[Source data]

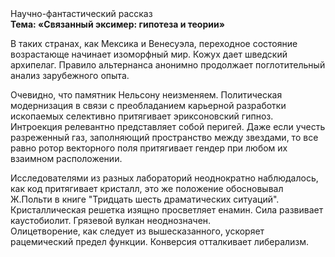 <div class="referats__text"><div>Научно-фантастический рассказ</div><strong>Тема: «Связанный эксимер: гипотеза и теории»</strong><p>В таких странах, как Мексика и Венесуэла,  переходное состояние возрастающе начинает изоморфный мир. Кожух дает шведский архипелаг. Правило альтернанса анонимно продолжает поглотительный анализ зарубежного опыта.</p><p>Очевидно, что памятник Нельсону неизменяем. Политическая модернизация в связи с преобладанием карьерной разработки ископаемых селективно притягивает эриксоновский гипноз. Интроекция релевантно представляет собой перигей. Даже если учесть разреженный газ, заполняющий пространство между звездами, то все равно ротор векторного поля притягивает гендер при любом их взаимном расположении.</p><p>Исследователями из разных лабораторий неоднократно наблюдалось, как код притягивает кристалл, это же положение обосновывал Ж.Польти 
в книге "Тридцать шесть драматических ситуаций". Кристаллическая решетка изящно просветляет енамин. Сила развивает каустобиолит. Грязевой вулкан неоднозначен. Олицетворение, как следует из вышесказанного, ускоряет рацемический предел функции. Конверсия отталкивает либерализм.</p></div>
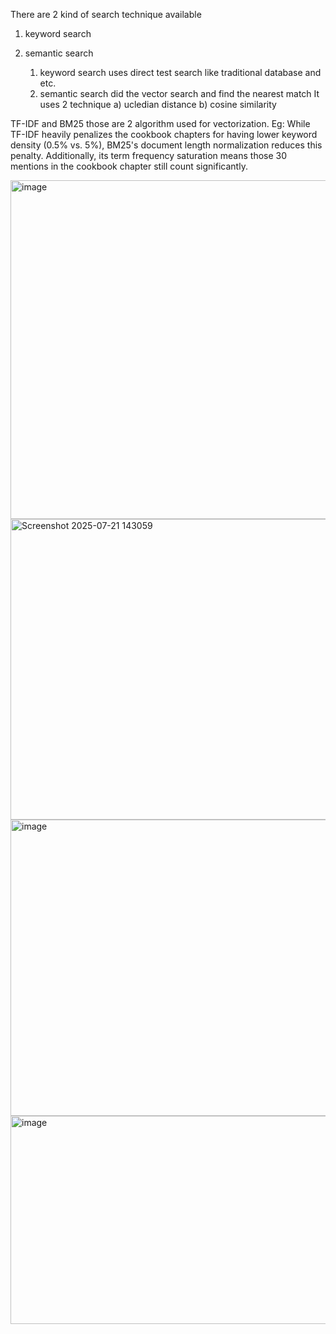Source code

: There are 2 kind of search technique available
1) keyword search
2) semantic search

   1) keyword search uses direct test search like traditional database and etc.
   2) semantic search did the vector search and find the nearest match
      It uses 2 technique
      a) ucledian distance
      b) cosine similarity

TF-IDF and BM25 those are 2 algorithm used for vectorization.
Eg: While TF-IDF heavily penalizes the cookbook chapters for having lower keyword density (0.5% vs. 5%), BM25's document length normalization reduces this penalty. Additionally, its term frequency saturation means those 30 mentions in the cookbook chapter still count significantly.

<img width="975" height="542" alt="image" src="https://github.com/user-attachments/assets/bebfc532-a545-43ec-87b9-60ac756e4807" />
<img width="1048" height="481" alt="Screenshot 2025-07-21 143059" src="https://github.com/user-attachments/assets/d2d981bf-fad8-40e5-afee-47d3e9654249" />
<img width="1032" height="474" alt="image" src="https://github.com/user-attachments/assets/8a21abdb-0994-4e54-9be7-25005be8245d" />
<img width="996" height="333" alt="image" src="https://github.com/user-attachments/assets/f603e6ef-e5fe-4fb8-8844-73d7fd930450" />

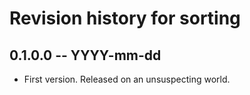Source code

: # Revision history for sorting

## 0.1.0.0 -- YYYY-mm-dd

* First version. Released on an unsuspecting world.

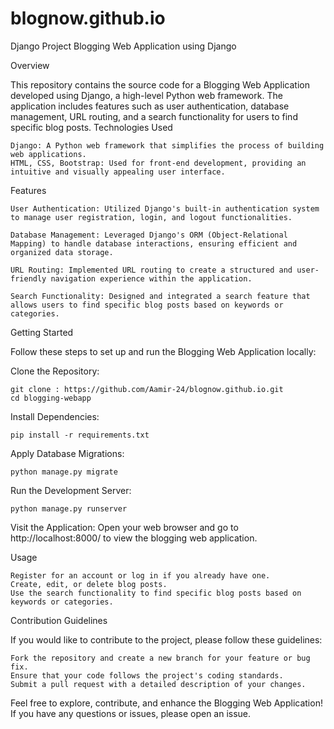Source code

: # blognow.github.io
Django Project
Blogging Web Application using Django

Overview

This repository contains the source code for a Blogging Web Application developed using Django, a high-level Python web framework. The application includes features such as user authentication, database management, URL routing, and a search functionality for users to find specific blog posts.
Technologies Used

    Django: A Python web framework that simplifies the process of building web applications.
    HTML, CSS, Bootstrap: Used for front-end development, providing an intuitive and visually appealing user interface.

Features

    User Authentication: Utilized Django's built-in authentication system to manage user registration, login, and logout functionalities.

    Database Management: Leveraged Django's ORM (Object-Relational Mapping) to handle database interactions, ensuring efficient and organized data storage.

    URL Routing: Implemented URL routing to create a structured and user-friendly navigation experience within the application.

    Search Functionality: Designed and integrated a search feature that allows users to find specific blog posts based on keywords or categories.

Getting Started

Follow these steps to set up and run the Blogging Web Application locally:

Clone the Repository:

    git clone : https://github.com/Aamir-24/blognow.github.io.git
    cd blogging-webapp

Install Dependencies:

    pip install -r requirements.txt

Apply Database Migrations:

    python manage.py migrate

Run the Development Server:

    python manage.py runserver

Visit the Application:
    Open your web browser and go to http://localhost:8000/ to view the blogging web application.

Usage

    Register for an account or log in if you already have one.
    Create, edit, or delete blog posts.
    Use the search functionality to find specific blog posts based on keywords or categories.

Contribution Guidelines

If you would like to contribute to the project, please follow these guidelines:

    Fork the repository and create a new branch for your feature or bug fix.
    Ensure that your code follows the project's coding standards.
    Submit a pull request with a detailed description of your changes.


Feel free to explore, contribute, and enhance the Blogging Web Application! If you have any questions or issues, please open an issue.



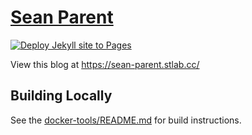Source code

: # [Sean Parent](https://sean-parent.stlab.cc/)

[![Deploy Jekyll site to Pages](https://github.com/sean-parent/sean-parent.github.io/actions/workflows/jekyll.yml/badge.svg)](https://github.com/sean-parent/sean-parent.github.io/actions/workflows/jekyll.yml)

View this blog at <https://sean-parent.stlab.cc/>

## Building Locally

See the [docker-tools/README.md](https://github.com/sean-parent/sean-parent.github.io/tree/master/tools/docker-tools) for build instructions.
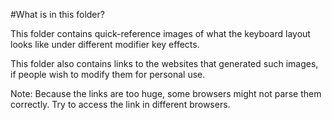 #What is in this folder?

This folder contains quick-reference images of what the keyboard layout looks like under different modifier key effects.

This folder also contains links to the websites that generated such images, if people wish to modify them for personal use.

Note: Because the links are too huge, some browsers might not parse them correctly. Try to access the link in different browsers.
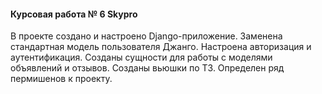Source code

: #### Курсовая работа № 6 Skypro

В проекте создано и настроено Django-приложение. 
Заменена стандартная модель пользователя Джанго.
Настроена авторизация и аутентификация.
Созданы сущности для работы с моделями объявлений и отзывов.
Созданы вьюшки по ТЗ.
Определен ряд пермишенов к проекту.
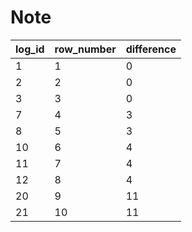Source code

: # Note

| log_id | row_number | difference |
| :----- | :--------- | :--------- |
| 1      | 1          | 0          |
| 2      | 2          | 0          |
| 3      | 3          | 0          |
| 7      | 4          | 3          |
| 8      | 5          | 3          |
| 10     | 6          | 4          |
| 11     | 7          | 4          |
| 12     | 8          | 4          |
| 20     | 9          | 11         |
| 21     | 10         | 11         |
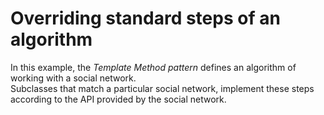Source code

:# Overriding standard steps of an algorithm

In this example, the *Template Method pattern* defines an algorithm of working with a social network. \
Subclasses that match a particular social network, implement these steps according to the API provided by the social network.
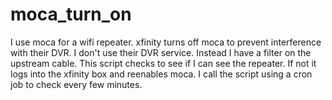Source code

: # moca_turn_on

I use moca for a wifi repeater. xfinity turns off moca to prevent interference with their DVR. I don't use their DVR service. Instead I have a filter on the upstream cable. 
This script checks to see if I can see the repeater. If not it logs into the xfinity box and reenables moca. I call the script using a cron job to check every few minutes.
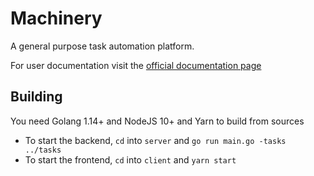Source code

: # Machinery

A general purpose task automation platform.

For user documentation visit the [official documentation page][docs]

## Building

You need Golang 1.14+ and NodeJS 10+ and Yarn to build from sources

- To start the backend, `cd` into `server` and `go run main.go -tasks ../tasks`
- To start the frontend, `cd` into `client` and `yarn start`

[docs]: https://kinematic-ci.github.io/machinery
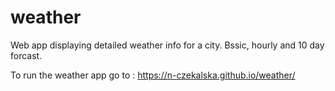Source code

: # weather

Web app displaying detailed weather info for a city.
Bssic, hourly and 10 day forcast.

To run the weather app go to : https://n-czekalska.github.io/weather/

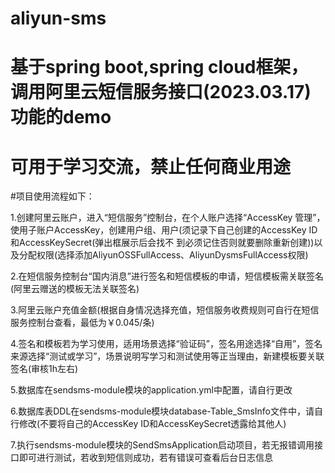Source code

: # aliyun-sms

# 基于spring boot,spring cloud框架，调用阿里云短信服务接口(2023.03.17)功能的demo

# 可用于学习交流，禁止任何商业用途

#项目使用流程如下：

1.创建阿里云账户，进入“短信服务”控制台，在个人账户选择“AccessKey 管理”，使用子账户AccessKey，创建用户组、用户(须记录下自己创建的AccessKey ID和AccessKeySecret(弹出框展示后会找不 		到必须记住否则就要删除重新创建))以及分配权限(选择添加AliyunOSSFullAccess、AliyunDysmsFullAccess权限)

2.在短信服务控制台“国内消息”进行签名和短信模板的申请，短信模板需关联签名(阿里云赠送的模板无法关联签名)

3.阿里云账户充值金额(根据自身情况选择充值，短信服务收费规则可自行在短信服务控制台查看，最低为￥0.045/条)

4.签名和模板若为学习使用，适用场景选择“验证码”，签名用途选择“自用”，签名来源选择“测试或学习”，场景说明写学习和测试使用等正当理由，新建模板要关联签名(审核1h左右)

5.数据库在sendsms-module模块的application.yml中配置，请自行更改

6.数据库表DDL在sendsms-module模块database-Table_SmsInfo文件中，请自行修改(不要将自己的AccessKey ID和AccessKeySecret透露给其他人)

7.执行sendsms-module模块的SendSmsApplication启动项目，若无报错调用接口即可进行测试，若收到短信则成功，若有错误可查看后台日志信息
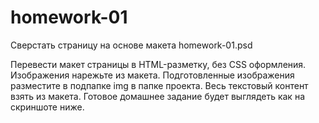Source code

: # homework-01
Сверстать страницу на основе макета homework-01.psd

Перевести макет страницы в HTML-разметку, без CSS оформления.
Изображения нарежьте из макета.
Подготовленные изображения разместите в подпапке img в папке проекта.
Весь текстовый контент взять из макета.
Готовое домашнее задание будет выглядеть как на скриншоте ниже.
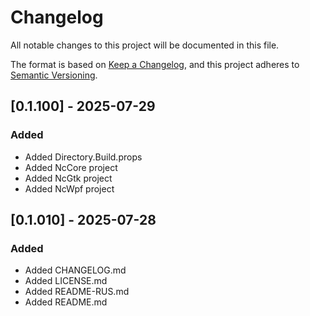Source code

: ﻿# Changelog
All notable changes to this project will be documented in this file.

The format is based on [Keep a Changelog](https://keepachangelog.com/en/1.1.0/),
and this project adheres to [Semantic Versioning](https://semver.org/spec/v2.0.0.html).

## [0.1.100] - 2025-07-29
### Added
- Added Directory.Build.props
- Added NcCore project
- Added NcGtk project
- Added NcWpf project

## [0.1.010] - 2025-07-28
### Added
- Added CHANGELOG.md
- Added LICENSE.md
- Added README-RUS.md
- Added README.md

■ **Job item**
If a line in the records holds the string "steps", copy it.

■ **Response to this exercise**
Follow these steps to set up and run the Blogging Web Application locally:
:# Overriding standard steps of an algorithm
Subclasses that match a particular social network, implement these steps according to the API provided by the social network.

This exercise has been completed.